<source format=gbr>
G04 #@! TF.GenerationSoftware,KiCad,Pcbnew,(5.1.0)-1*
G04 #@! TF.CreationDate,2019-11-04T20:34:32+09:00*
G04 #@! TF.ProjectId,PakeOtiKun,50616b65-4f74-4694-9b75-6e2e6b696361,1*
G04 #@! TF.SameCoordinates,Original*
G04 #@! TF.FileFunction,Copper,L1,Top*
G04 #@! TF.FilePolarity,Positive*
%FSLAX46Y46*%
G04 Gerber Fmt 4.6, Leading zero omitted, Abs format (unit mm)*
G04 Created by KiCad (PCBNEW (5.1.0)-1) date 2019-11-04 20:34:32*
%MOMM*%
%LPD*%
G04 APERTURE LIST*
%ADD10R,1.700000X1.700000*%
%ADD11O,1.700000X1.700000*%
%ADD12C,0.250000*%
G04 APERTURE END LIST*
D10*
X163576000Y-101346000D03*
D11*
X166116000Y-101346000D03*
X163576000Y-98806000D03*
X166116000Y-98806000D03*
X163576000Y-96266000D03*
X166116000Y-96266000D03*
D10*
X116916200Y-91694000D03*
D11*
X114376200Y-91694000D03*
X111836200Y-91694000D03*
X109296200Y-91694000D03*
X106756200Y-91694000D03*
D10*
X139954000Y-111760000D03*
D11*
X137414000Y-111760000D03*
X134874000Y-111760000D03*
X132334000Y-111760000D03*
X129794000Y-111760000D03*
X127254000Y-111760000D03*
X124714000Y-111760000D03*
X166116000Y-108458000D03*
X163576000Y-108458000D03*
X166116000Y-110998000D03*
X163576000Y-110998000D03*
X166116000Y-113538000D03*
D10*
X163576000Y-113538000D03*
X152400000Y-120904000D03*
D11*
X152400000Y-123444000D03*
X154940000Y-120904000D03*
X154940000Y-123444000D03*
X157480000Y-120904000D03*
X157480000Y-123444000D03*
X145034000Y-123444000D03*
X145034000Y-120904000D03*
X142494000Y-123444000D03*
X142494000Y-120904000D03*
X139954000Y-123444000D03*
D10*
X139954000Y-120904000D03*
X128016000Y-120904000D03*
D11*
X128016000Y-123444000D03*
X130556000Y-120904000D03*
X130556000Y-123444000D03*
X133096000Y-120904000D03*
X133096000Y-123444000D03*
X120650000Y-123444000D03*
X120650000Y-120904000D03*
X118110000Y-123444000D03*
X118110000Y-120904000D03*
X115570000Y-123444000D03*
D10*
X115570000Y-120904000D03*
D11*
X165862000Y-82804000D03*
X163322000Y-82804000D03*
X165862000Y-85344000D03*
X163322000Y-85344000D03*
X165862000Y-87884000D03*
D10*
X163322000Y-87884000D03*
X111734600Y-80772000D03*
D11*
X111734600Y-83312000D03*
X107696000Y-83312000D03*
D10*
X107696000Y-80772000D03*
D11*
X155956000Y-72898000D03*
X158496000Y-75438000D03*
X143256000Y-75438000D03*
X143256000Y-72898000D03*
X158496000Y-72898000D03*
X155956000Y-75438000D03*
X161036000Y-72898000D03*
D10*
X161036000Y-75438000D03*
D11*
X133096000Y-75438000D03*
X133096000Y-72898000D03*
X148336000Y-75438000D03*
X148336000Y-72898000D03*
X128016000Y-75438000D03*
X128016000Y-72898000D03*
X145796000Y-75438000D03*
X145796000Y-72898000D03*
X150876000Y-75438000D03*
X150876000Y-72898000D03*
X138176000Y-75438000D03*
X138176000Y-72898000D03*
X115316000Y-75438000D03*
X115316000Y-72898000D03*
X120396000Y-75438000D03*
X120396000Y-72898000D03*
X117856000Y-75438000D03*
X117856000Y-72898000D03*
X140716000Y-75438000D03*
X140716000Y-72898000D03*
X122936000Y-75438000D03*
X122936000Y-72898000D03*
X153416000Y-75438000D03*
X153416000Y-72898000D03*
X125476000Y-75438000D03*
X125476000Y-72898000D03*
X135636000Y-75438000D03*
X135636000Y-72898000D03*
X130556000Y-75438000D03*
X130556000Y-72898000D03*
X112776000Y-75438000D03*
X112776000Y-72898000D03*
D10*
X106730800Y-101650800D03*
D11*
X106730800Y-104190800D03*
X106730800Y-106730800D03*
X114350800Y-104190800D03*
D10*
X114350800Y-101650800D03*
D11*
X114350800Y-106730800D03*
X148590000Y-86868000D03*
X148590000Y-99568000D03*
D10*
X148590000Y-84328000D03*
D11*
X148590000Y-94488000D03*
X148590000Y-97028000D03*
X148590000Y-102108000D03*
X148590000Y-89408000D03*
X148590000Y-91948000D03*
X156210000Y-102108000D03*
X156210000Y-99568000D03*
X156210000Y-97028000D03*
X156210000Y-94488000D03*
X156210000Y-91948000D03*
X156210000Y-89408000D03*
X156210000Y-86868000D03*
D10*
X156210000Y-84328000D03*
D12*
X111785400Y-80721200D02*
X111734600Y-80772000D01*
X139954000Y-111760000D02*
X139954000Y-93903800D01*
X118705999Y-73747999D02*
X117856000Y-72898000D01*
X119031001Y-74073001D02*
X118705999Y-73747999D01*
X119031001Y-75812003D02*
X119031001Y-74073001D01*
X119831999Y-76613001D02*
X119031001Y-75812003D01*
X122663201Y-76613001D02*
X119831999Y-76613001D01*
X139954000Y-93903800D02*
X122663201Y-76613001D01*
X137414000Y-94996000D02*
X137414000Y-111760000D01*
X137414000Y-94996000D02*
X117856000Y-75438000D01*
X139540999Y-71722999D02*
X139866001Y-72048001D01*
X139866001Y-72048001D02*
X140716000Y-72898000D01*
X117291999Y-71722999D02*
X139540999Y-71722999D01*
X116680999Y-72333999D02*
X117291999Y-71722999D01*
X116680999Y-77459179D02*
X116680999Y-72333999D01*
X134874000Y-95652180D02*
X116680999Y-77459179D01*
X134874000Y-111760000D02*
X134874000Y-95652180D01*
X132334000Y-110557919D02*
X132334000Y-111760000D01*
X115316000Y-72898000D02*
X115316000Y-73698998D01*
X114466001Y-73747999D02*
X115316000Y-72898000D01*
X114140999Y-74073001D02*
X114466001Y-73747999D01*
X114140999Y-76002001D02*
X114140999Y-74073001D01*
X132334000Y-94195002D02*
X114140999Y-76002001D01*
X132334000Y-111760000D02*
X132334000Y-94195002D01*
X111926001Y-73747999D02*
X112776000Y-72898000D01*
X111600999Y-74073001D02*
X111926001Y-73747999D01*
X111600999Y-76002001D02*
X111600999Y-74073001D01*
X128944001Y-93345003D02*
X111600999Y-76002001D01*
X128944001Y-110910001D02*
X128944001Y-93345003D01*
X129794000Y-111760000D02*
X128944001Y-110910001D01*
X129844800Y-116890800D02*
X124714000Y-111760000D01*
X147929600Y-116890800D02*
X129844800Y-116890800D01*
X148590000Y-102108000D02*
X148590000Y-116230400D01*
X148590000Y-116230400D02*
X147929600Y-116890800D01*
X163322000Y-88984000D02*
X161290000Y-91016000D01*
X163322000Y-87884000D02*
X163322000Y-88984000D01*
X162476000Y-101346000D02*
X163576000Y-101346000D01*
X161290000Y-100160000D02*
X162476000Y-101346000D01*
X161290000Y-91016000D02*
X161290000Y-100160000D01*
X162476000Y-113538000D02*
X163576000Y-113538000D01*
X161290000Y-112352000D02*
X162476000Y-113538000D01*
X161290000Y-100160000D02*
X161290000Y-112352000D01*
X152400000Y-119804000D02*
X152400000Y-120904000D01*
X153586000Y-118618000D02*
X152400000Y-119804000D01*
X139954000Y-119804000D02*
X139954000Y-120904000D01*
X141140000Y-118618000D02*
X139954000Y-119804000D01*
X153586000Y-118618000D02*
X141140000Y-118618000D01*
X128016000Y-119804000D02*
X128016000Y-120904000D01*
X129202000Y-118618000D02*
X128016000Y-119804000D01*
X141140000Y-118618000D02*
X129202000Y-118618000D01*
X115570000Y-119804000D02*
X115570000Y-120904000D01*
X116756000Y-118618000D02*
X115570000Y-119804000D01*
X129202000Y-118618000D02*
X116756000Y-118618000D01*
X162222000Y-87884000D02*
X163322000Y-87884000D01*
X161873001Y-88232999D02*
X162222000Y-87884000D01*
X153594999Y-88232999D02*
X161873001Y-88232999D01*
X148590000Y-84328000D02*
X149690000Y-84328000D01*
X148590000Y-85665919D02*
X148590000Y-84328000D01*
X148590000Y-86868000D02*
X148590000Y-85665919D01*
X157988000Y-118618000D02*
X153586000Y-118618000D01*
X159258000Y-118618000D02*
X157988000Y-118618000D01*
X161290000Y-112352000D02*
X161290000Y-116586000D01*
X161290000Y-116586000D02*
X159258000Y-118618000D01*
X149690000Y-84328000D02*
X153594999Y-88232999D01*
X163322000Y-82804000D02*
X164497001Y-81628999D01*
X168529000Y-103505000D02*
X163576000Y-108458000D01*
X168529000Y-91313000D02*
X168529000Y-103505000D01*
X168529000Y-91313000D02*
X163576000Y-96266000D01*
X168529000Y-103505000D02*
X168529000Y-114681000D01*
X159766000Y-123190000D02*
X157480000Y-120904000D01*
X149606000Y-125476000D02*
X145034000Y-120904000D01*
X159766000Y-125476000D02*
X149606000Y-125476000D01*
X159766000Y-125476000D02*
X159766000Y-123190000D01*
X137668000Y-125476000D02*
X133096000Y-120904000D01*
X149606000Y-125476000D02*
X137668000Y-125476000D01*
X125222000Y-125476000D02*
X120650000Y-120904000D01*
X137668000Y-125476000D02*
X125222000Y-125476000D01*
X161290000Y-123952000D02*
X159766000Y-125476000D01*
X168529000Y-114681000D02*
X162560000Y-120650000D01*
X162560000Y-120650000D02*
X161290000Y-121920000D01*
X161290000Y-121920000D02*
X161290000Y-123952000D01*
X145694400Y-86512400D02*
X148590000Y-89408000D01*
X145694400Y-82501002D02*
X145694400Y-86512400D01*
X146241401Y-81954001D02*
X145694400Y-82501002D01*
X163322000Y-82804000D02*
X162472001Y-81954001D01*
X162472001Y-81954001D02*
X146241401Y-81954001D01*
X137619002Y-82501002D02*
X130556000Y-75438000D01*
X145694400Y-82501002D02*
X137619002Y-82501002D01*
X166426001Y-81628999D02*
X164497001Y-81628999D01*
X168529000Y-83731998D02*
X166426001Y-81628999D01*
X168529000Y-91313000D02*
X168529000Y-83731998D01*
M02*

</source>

---

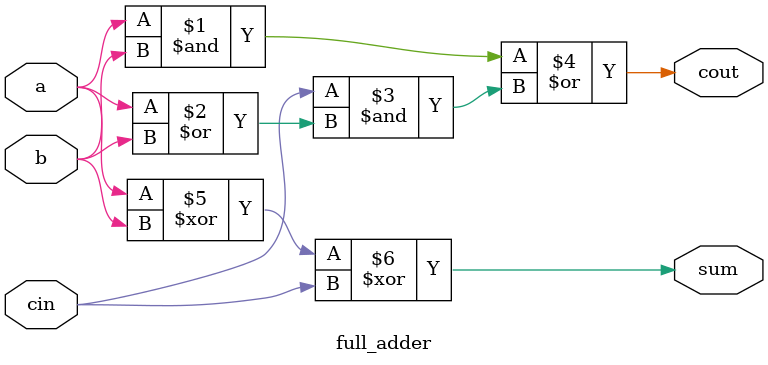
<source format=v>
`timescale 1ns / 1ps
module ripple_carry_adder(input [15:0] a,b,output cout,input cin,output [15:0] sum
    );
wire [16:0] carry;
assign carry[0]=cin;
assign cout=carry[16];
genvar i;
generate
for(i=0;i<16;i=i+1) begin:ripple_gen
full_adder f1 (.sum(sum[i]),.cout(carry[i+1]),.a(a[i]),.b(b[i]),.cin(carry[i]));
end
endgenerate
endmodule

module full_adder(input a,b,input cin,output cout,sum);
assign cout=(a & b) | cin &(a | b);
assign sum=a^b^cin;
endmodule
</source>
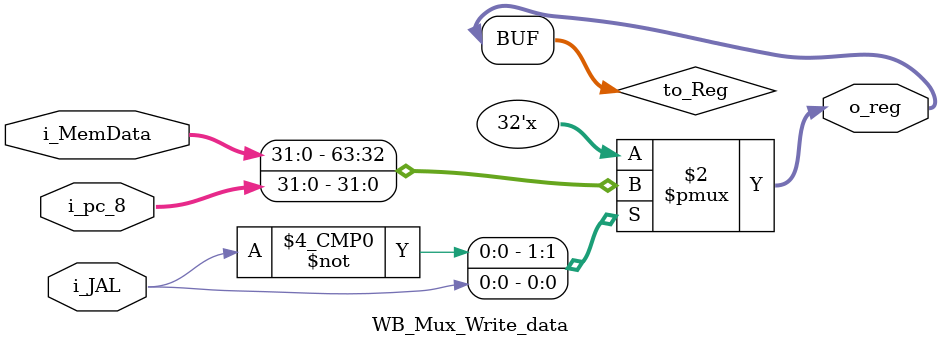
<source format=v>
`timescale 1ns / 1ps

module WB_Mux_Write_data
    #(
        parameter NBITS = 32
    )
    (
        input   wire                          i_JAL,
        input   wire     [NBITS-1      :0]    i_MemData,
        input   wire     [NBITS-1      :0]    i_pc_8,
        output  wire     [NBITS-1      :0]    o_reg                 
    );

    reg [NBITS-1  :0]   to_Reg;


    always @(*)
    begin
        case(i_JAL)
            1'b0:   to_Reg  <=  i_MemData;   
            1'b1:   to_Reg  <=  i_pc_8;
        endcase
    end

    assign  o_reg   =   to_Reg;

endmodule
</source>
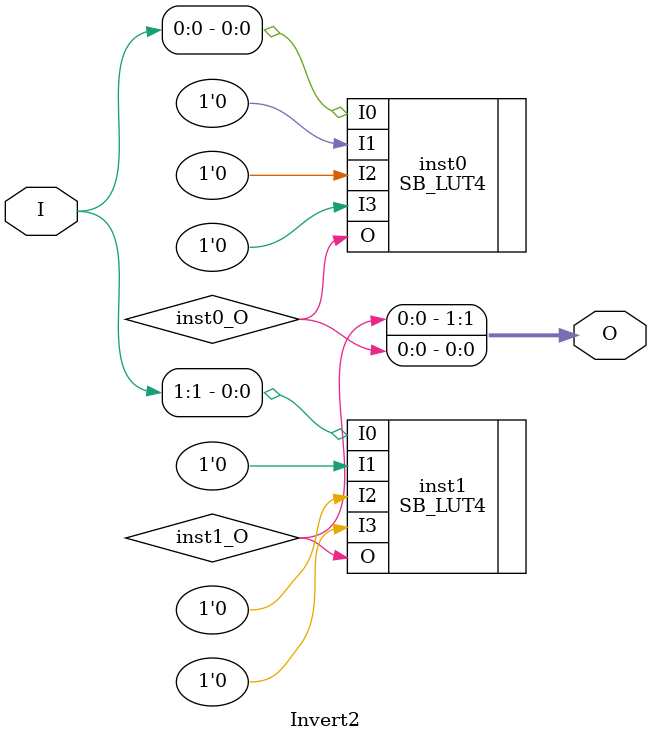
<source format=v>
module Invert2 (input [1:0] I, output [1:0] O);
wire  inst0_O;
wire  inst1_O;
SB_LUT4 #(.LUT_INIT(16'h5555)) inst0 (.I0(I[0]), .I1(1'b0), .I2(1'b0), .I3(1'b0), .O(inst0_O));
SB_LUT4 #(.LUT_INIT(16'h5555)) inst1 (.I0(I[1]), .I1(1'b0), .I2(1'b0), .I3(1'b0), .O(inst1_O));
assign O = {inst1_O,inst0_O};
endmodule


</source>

* * *

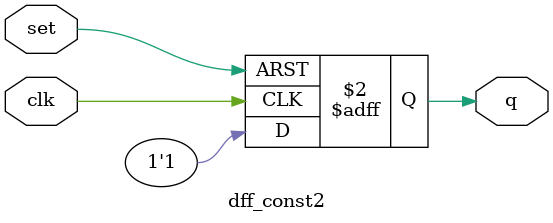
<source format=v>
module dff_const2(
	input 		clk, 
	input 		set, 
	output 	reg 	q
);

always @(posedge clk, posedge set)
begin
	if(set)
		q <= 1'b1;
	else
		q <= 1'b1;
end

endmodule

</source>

**PROBLEM TO SOLVE**.
From the material above, set down exactly the lines between the line holding "<source format=gbr>" and the line holding "X132334000Y-111760000D03*", inclusive. Include nothing else.

**EXPECTED OUTPUT**.
<source format=gbr>
G04 #@! TF.GenerationSoftware,KiCad,Pcbnew,(5.1.0)-1*
G04 #@! TF.CreationDate,2019-11-04T20:34:32+09:00*
G04 #@! TF.ProjectId,PakeOtiKun,50616b65-4f74-4694-9b75-6e2e6b696361,1*
G04 #@! TF.SameCoordinates,Original*
G04 #@! TF.FileFunction,Copper,L1,Top*
G04 #@! TF.FilePolarity,Positive*
%FSLAX46Y46*%
G04 Gerber Fmt 4.6, Leading zero omitted, Abs format (unit mm)*
G04 Created by KiCad (PCBNEW (5.1.0)-1) date 2019-11-04 20:34:32*
%MOMM*%
%LPD*%
G04 APERTURE LIST*
%ADD10R,1.700000X1.700000*%
%ADD11O,1.700000X1.700000*%
%ADD12C,0.250000*%
G04 APERTURE END LIST*
D10*
X163576000Y-101346000D03*
D11*
X166116000Y-101346000D03*
X163576000Y-98806000D03*
X166116000Y-98806000D03*
X163576000Y-96266000D03*
X166116000Y-96266000D03*
D10*
X116916200Y-91694000D03*
D11*
X114376200Y-91694000D03*
X111836200Y-91694000D03*
X109296200Y-91694000D03*
X106756200Y-91694000D03*
D10*
X139954000Y-111760000D03*
D11*
X137414000Y-111760000D03*
X134874000Y-111760000D03*
X132334000Y-111760000D03*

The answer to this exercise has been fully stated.